===== MATERIAL TO PROCESS =====

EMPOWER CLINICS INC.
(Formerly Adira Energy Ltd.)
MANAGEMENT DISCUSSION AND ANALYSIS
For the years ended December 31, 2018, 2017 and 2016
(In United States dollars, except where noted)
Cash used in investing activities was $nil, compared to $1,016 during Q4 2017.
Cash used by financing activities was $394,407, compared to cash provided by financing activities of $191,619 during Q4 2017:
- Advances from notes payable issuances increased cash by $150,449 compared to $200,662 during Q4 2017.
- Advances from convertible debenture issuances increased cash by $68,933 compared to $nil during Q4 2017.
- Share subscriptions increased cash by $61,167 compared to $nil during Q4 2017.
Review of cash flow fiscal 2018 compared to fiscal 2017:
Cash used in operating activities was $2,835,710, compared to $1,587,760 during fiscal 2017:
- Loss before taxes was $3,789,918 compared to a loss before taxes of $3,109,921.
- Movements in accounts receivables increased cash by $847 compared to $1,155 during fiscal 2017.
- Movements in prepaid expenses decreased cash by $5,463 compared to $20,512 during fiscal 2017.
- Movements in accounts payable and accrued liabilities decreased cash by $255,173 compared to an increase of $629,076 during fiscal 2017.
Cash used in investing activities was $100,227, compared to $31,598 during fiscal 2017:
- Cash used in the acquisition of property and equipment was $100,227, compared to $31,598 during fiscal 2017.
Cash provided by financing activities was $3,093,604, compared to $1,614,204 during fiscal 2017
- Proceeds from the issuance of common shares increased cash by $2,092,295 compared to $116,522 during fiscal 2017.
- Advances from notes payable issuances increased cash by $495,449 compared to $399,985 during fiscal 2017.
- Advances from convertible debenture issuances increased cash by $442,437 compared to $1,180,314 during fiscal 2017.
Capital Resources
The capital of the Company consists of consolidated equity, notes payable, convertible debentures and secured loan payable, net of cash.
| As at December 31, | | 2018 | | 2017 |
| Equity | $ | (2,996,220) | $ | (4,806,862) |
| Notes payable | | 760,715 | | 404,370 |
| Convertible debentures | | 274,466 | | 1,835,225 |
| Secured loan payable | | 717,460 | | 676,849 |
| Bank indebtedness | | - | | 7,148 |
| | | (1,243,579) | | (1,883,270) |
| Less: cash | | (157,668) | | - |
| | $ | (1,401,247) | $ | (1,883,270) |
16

=====

Scan the data above and state how many of its lines contain the string "activities", with no other content.

_SOLUTION TO THIS PROBLEM_:
5